Jakarta, CNBC Indonesia – Tak ada yang mengelak bahwa Indonesia adalah rajanya nikel di dunia. Pada tahun 2020 produksi nikel Indonesia diestimasi mencapai 760 ribu ton dan berkontribusi terhadap total 30% dari output global.
Menurut U.S. Geological Survey, produksi nikel Indonesia di tahun 2019 sebesar 853 ribu ton. Artinya ada penurunan hampir 11% (yoy) pada 2020 dibandingkan tahun 2019.
ADVERTISEMENT
SCROLL TO RESUME CONTENT
Sementara itu produksi nikel secara global di tahun 2020 diperkirakan mencapai 2,5 juta ton. Output nikel dunia juga menurun 4,2 % (yoy) dibanding tahun sebelumnya yang mencapai 2,61 juta ton.
Pandemi Covid-19 memang membuat harga logam nikel sempat anjlok ke US$ 11.000/ton di London Metal Exchange (LME) sehingga produksi pun ikut menurun. Namun di tahun ini harga logam nikel diperkirakan bakal menguat dan tembus US$ 20.000/ton berdasarkan riset DBS maupun Goldman Sachs.
Salah satu pemicunya adalah semakin pesatnya pertumbuhan penjualan mobil listrik. Jika sebelum pandemi penjualan kendaraan listrik mencapai 2,26 juta unit. Maka tahun lalu volume penjualannya naik 43% (yoy) menjadi 3,24 juta unit. Padahal penjualan mobil secara umum justru sedang ambles parah.
Ke depan tren penggunaan baterai dari nikel akan semakin pesat sehingga permintaan untuk nikel jenis tertentu akan semakin tinggi. Sementara defisit pasokan bakal membuat harga nikel terus melesat.

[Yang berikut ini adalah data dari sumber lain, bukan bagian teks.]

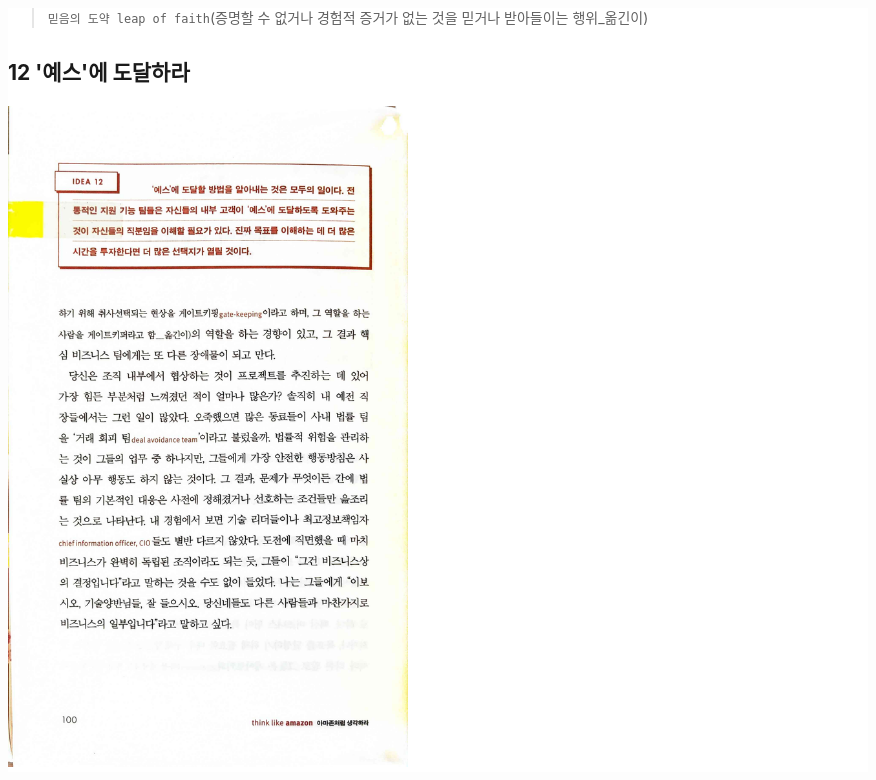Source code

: > `믿음의 도약 leap of faith`(증명할 수 없거나 경험적 증거가 없는 것을 믿거나 받아들이는 행위_옮긴이)

## 12 '예스'에 도달하라
<img src="think_like_amazon/25.jpg" width="400"/>
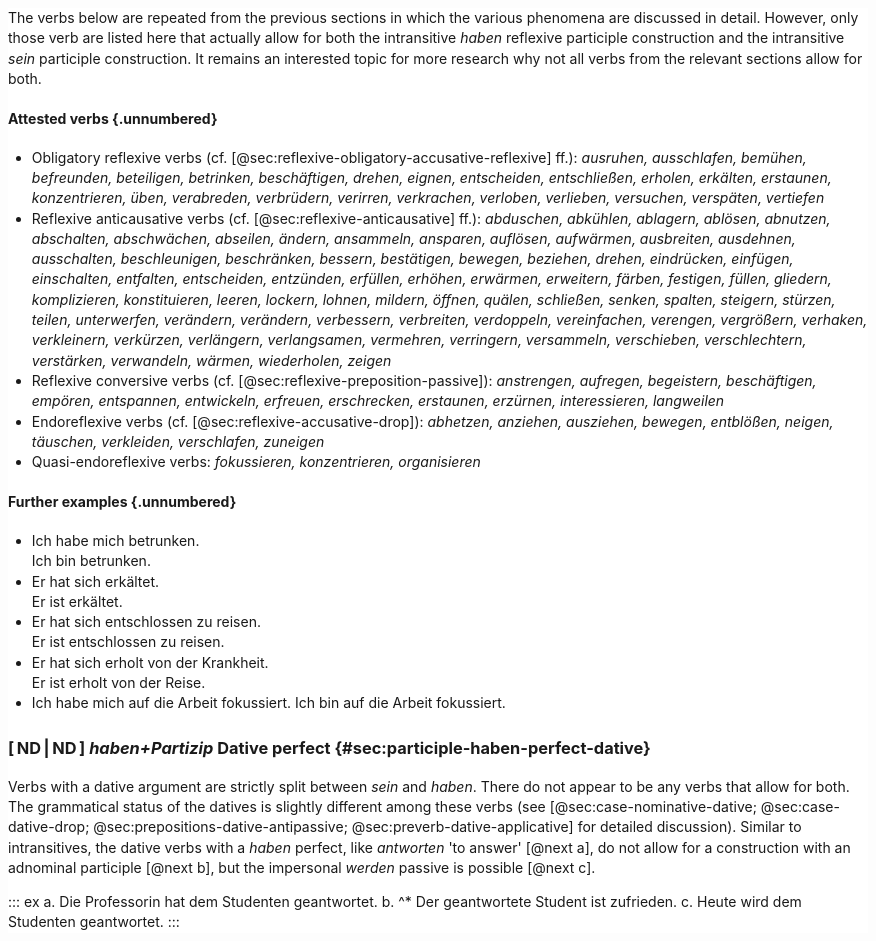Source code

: The verbs below are repeated from the previous sections in which the various phenomena are discussed in detail. However, only those verb are listed here that actually allow for both the intransitive *haben* reflexive participle construction and the intransitive *sein* participle construction. It remains an interested topic for more research why not all verbs from the relevant sections allow for both.

#### Attested verbs {.unnumbered}

- Obligatory reflexive verbs (cf. [@sec:reflexive-obligatory-accusative-reflexive] ff.): *ausruhen, ausschlafen, bemühen, befreunden, beteiligen, betrinken, beschäftigen, drehen, eignen, entscheiden, entschließen, erholen, erkälten, erstaunen, konzentrieren, üben, verabreden, verbrüdern, verirren, verkrachen, verloben, verlieben, versuchen, verspäten, vertiefen*
- Reflexive anticausative verbs (cf. [@sec:reflexive-anticausative] ff.): *abduschen, abkühlen, ablagern, ablösen, abnutzen, abschalten, abschwächen, abseilen, ändern, ansammeln, ansparen, auflösen, aufwärmen, ausbreiten, ausdehnen, ausschalten, beschleunigen, beschränken, bessern, bestätigen, bewegen, beziehen, drehen, eindrücken, einfügen, einschalten, entfalten, entscheiden, entzünden, erfüllen, erhöhen, erwärmen, erweitern, färben, festigen, füllen, gliedern, komplizieren, konstituieren, leeren, lockern, lohnen, mildern, öffnen, quälen, schließen, senken, spalten, steigern, stürzen, teilen, unterwerfen, verändern, verändern, verbessern, verbreiten, verdoppeln, vereinfachen, verengen, vergrößern, verhaken, verkleinern, verkürzen, verlängern, verlangsamen, vermehren, verringern, versammeln, verschieben, verschlechtern, verstärken, verwandeln, wärmen, wiederholen, zeigen*
- Reflexive conversive verbs (cf. [@sec:reflexive-preposition-passive]): *anstrengen, aufregen, begeistern, beschäftigen, empören, entspannen, entwickeln, erfreuen, erschrecken, erstaunen, erzürnen, interessieren, langweilen*
- Endoreflexive verbs (cf. [@sec:reflexive-accusative-drop]): *abhetzen, anziehen, ausziehen, bewegen, entblößen, neigen, täuschen, verkleiden, verschlafen, zuneigen*
- Quasi-endoreflexive verbs: *fokussieren, konzentrieren, organisieren*

#### Further examples {.unnumbered}

- Ich habe mich betrunken. \
  Ich bin betrunken.
- Er hat sich erkältet. \
  Er ist erkältet.
- Er hat sich entschlossen zu reisen. \
  Er ist entschlossen zu reisen.
- Er hat sich erholt von der Krankheit. \
  Er ist erholt von der Reise.
- Ich habe mich auf die Arbeit fokussiert.
  Ich bin auf die Arbeit fokussiert.

### [ ND | ND ] *haben+Partizip* Dative perfect {#sec:participle-haben-perfect-dative}

Verbs with a dative argument are strictly split between *sein* and *haben*. There do not appear to be any verbs that allow for both. The grammatical status of the datives is slightly different among these verbs (see [@sec:case-nominative-dative; @sec:case-dative-drop; @sec:prepositions-dative-antipassive; @sec:preverb-dative-applicative] for detailed discussion). Similar to intransitives, the dative verbs with a *haben* perfect, like *antworten* 'to answer' [@next a], do not allow for a construction with an adnominal participle [@next b], but the impersonal *werden* passive is possible [@next c].

::: ex
a. Die Professorin hat dem Studenten geantwortet.
b. ^* Der geantwortete Student ist zufrieden.
c. Heute wird dem Studenten geantwortet.
:::
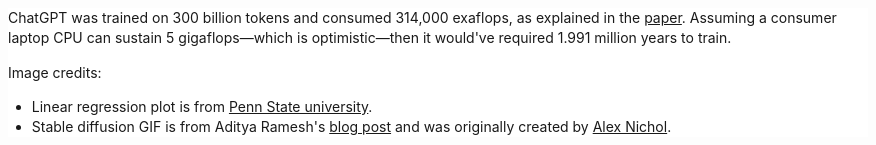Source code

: 
ChatGPT was trained on 300 billion tokens and consumed 314,000 exaflops, as explained in the [paper](https://arxiv.org/pdf/2005.14165.pdf). Assuming a consumer laptop CPU can sustain 5 gigaflops—which is optimistic—then it would've required 1.991 million years to train.

Image credits:

- Linear regression plot is from [Penn State university](https://online.stat.psu.edu/stat500/book/export/html/593).
- Stable diffusion GIF is from Aditya Ramesh's [blog post](http://adityaramesh.com/posts/dalle2/dalle2.html) and was originally created by [Alex Nichol](https://aqnichol.com/).
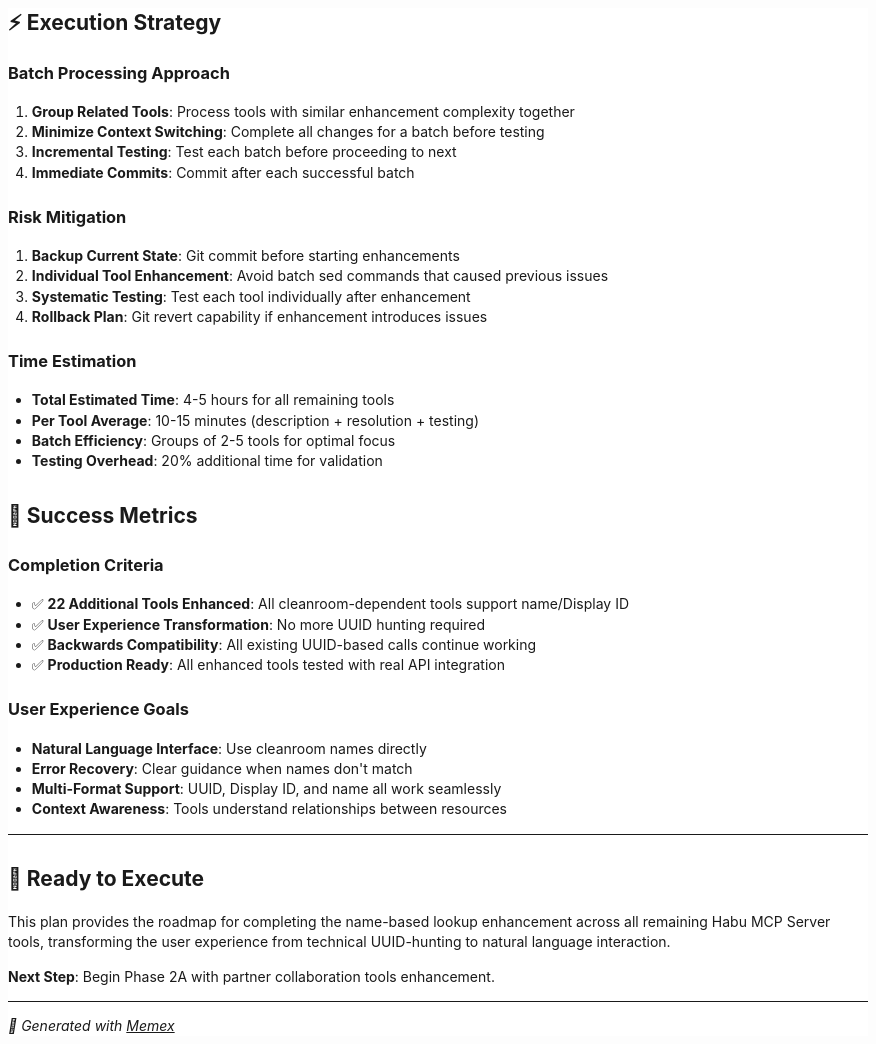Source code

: ## ⚡ **Execution Strategy**

### **Batch Processing Approach**
1. **Group Related Tools**: Process tools with similar enhancement complexity together
2. **Minimize Context Switching**: Complete all changes for a batch before testing
3. **Incremental Testing**: Test each batch before proceeding to next
4. **Immediate Commits**: Commit after each successful batch

### **Risk Mitigation**
1. **Backup Current State**: Git commit before starting enhancements
2. **Individual Tool Enhancement**: Avoid batch sed commands that caused previous issues
3. **Systematic Testing**: Test each tool individually after enhancement
4. **Rollback Plan**: Git revert capability if enhancement introduces issues

### **Time Estimation**
- **Total Estimated Time**: 4-5 hours for all remaining tools
- **Per Tool Average**: 10-15 minutes (description + resolution + testing)
- **Batch Efficiency**: Groups of 2-5 tools for optimal focus
- **Testing Overhead**: 20% additional time for validation

## 🎯 **Success Metrics**

### **Completion Criteria**
- ✅ **22 Additional Tools Enhanced**: All cleanroom-dependent tools support name/Display ID
- ✅ **User Experience Transformation**: No more UUID hunting required
- ✅ **Backwards Compatibility**: All existing UUID-based calls continue working
- ✅ **Production Ready**: All enhanced tools tested with real API integration

### **User Experience Goals**
- **Natural Language Interface**: Use cleanroom names directly
- **Error Recovery**: Clear guidance when names don't match  
- **Multi-Format Support**: UUID, Display ID, and name all work seamlessly
- **Context Awareness**: Tools understand relationships between resources

---

## 🚀 **Ready to Execute**

This plan provides the roadmap for completing the name-based lookup enhancement across all remaining Habu MCP Server tools, transforming the user experience from technical UUID-hunting to natural language interaction.

**Next Step**: Begin Phase 2A with partner collaboration tools enhancement.

---

*🤖 Generated with [Memex](https://memex.tech)*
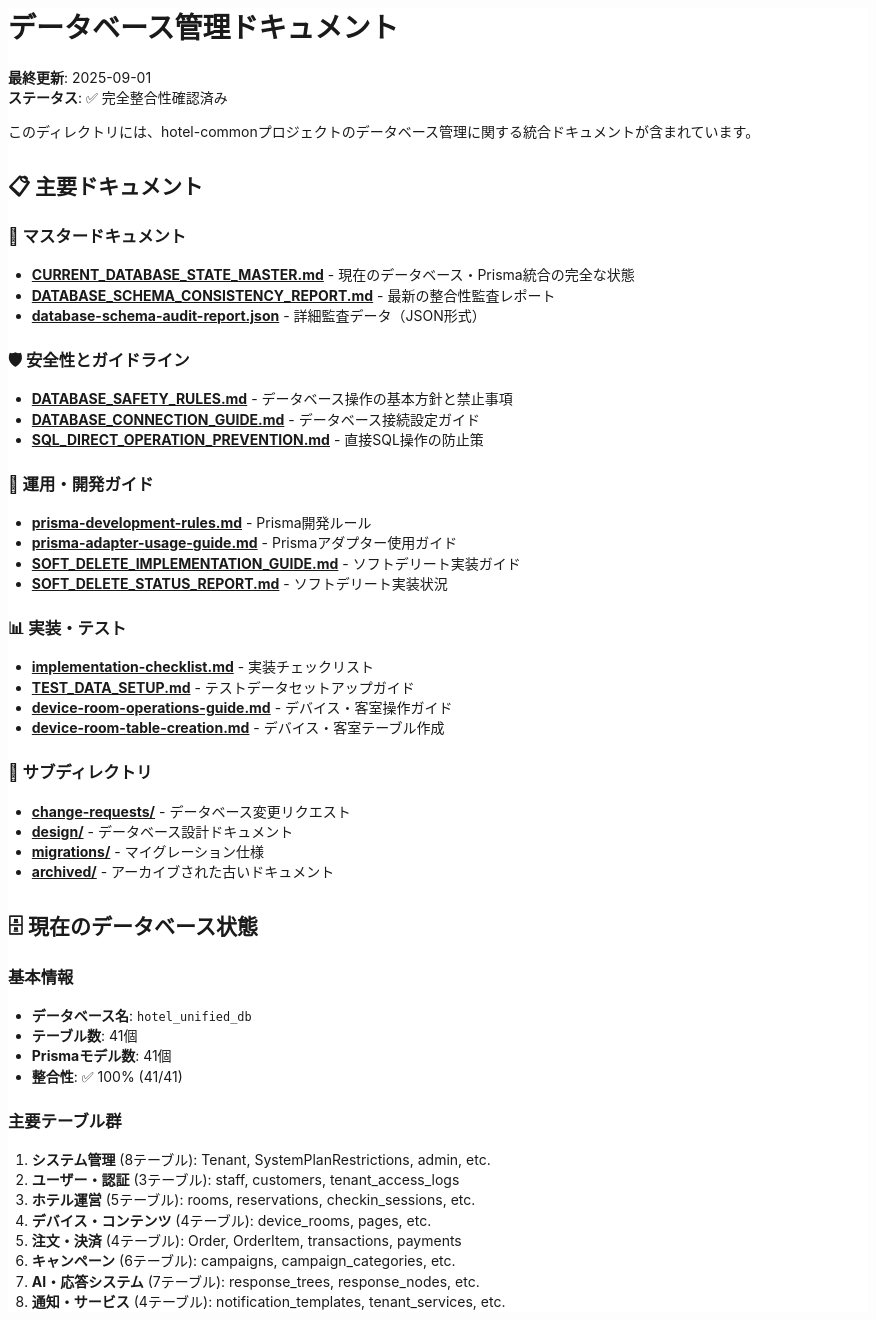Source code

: # データベース管理ドキュメント

**最終更新**: 2025-09-01  
**ステータス**: ✅ 完全整合性確認済み

このディレクトリには、hotel-commonプロジェクトのデータベース管理に関する統合ドキュメントが含まれています。

## 📋 主要ドキュメント

### 🎯 マスタードキュメント
- **[CURRENT_DATABASE_STATE_MASTER.md](./CURRENT_DATABASE_STATE_MASTER.md)** - 現在のデータベース・Prisma統合の完全な状態
- **[DATABASE_SCHEMA_CONSISTENCY_REPORT.md](./DATABASE_SCHEMA_CONSISTENCY_REPORT.md)** - 最新の整合性監査レポート
- **[database-schema-audit-report.json](./database-schema-audit-report.json)** - 詳細監査データ（JSON形式）

### 🛡️ 安全性とガイドライン
- **[DATABASE_SAFETY_RULES.md](./DATABASE_SAFETY_RULES.md)** - データベース操作の基本方針と禁止事項
- **[DATABASE_CONNECTION_GUIDE.md](./DATABASE_CONNECTION_GUIDE.md)** - データベース接続設定ガイド
- **[SQL_DIRECT_OPERATION_PREVENTION.md](./SQL_DIRECT_OPERATION_PREVENTION.md)** - 直接SQL操作の防止策

### 🔧 運用・開発ガイド
- **[prisma-development-rules.md](./prisma-development-rules.md)** - Prisma開発ルール
- **[prisma-adapter-usage-guide.md](./prisma-adapter-usage-guide.md)** - Prismaアダプター使用ガイド
- **[SOFT_DELETE_IMPLEMENTATION_GUIDE.md](./SOFT_DELETE_IMPLEMENTATION_GUIDE.md)** - ソフトデリート実装ガイド
- **[SOFT_DELETE_STATUS_REPORT.md](./SOFT_DELETE_STATUS_REPORT.md)** - ソフトデリート実装状況

### 📊 実装・テスト
- **[implementation-checklist.md](./implementation-checklist.md)** - 実装チェックリスト
- **[TEST_DATA_SETUP.md](./TEST_DATA_SETUP.md)** - テストデータセットアップガイド
- **[device-room-operations-guide.md](./device-room-operations-guide.md)** - デバイス・客室操作ガイド
- **[device-room-table-creation.md](./device-room-table-creation.md)** - デバイス・客室テーブル作成

### 📁 サブディレクトリ
- **[change-requests/](./change-requests/)** - データベース変更リクエスト
- **[design/](./design/)** - データベース設計ドキュメント
- **[migrations/](./migrations/)** - マイグレーション仕様
- **[archived/](./archived/)** - アーカイブされた古いドキュメント

## 🗄️ 現在のデータベース状態

### 基本情報
- **データベース名**: `hotel_unified_db`
- **テーブル数**: 41個
- **Prismaモデル数**: 41個
- **整合性**: ✅ 100% (41/41)

### 主要テーブル群
1. **システム管理** (8テーブル): Tenant, SystemPlanRestrictions, admin, etc.
2. **ユーザー・認証** (3テーブル): staff, customers, tenant_access_logs
3. **ホテル運営** (5テーブル): rooms, reservations, checkin_sessions, etc.
4. **デバイス・コンテンツ** (4テーブル): device_rooms, pages, etc.
5. **注文・決済** (4テーブル): Order, OrderItem, transactions, payments
6. **キャンペーン** (6テーブル): campaigns, campaign_categories, etc.
7. **AI・応答システム** (7テーブル): response_trees, response_nodes, etc.
8. **通知・サービス** (4テーブル): notification_templates, tenant_services, etc.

Indonesia adalah salah satu negara yang kaya akan sumber daya alam. Tak terkecuali nikel. Cadangan logam nikel Indonesia ditaksir mencapai 21 juta ton atau setara dengan 22% dari total cadangan nikel global.
Cadangan nikel Indonesia mengalahkan cadangan Australia yang mencapai 20 juta ton dan Brazil yang sebesar 16 juta ton. Total cadangan logam nikel dunia tahun lalu mencapai 94 juta ton.
Apabila menggunakan harga mineral acuan (HMA) nikel bulan Februari 2021 di mana untuk 1 ton kering (dry metric ton/dmt) logam nikel harganya dibanderol sebesar US$ 17.434 maka valuasi cadangan logam nikel di Indonesia yang terbukti mencapai US$ 366,1 miliar. Fantastis bukan?
Eh tunggu dulu! Itu baru logam belum berbicara tentang bijihnya. Data Kementerian ESDM menunjukkan cadangan bijih nikel Indonesia pada 2019 mencapai US$ 1,085 miliar ton.
Apabila digunakan harga acuan bijih nikel 1,8% sebesar US$ 30/ton, maka akan diperoleh nilai cadangan bijihnya setara dengan US$ 32,55 miliar. Sehingga total nilai cadangan nikel RI baik dalam bentuk logam dan bijih mencapai hampir US$ 400 miliar setara 5.705.,76 triliun.
Luar biasa bukan?
Tentu saja angka tersebut keluar dari estimasi dan kalkulasi kasar dengan mengalikan cadangan yang terbukti (proven) dengan harga di pasar, tanpa melihat nilai keekonomian proyek yang seharusnya dihitung dengan menggunakan financial modelling untuk menghitung net present value (NPV) dan internal rate of return (IRR).
Namun angka tersebut setidaknya bisa menjadi salah satu gambaran kasar untuk menunjukkan bahwa Indonesia memang kaya sekali akan nikel yang menjadi komoditas primadona era sekarang.
Ketika harga nikel naik terus, sehingga dilakukan eksplorasi secara lebih agresif dan ditemukan cadangan baru maka valuasi nikel di Indonesia akan semakin besar. Per 2019 saja cadangan bijih nikel yang terkira mencapai 3,5 miliar ton sementara untuk logamnya mencapai 54,3 juta ton.
Bisa dibayangkan bukan seberapa kayanya Indonesia akan nikel?
Faktor inilah yang membuat pemerintah gencar untuk menggaet investor seperti Tesla untuk menanamkan modalnya ke Tanah Air supaya RI bisa ikut menjadi salah satu bagian dari rantai pasok dan ekosistem mobil listrik global bahkan sumber energi terbarukan dunia mengingat bahan baku utamanya yaitu nikel sangat melimpah di dalam negeri.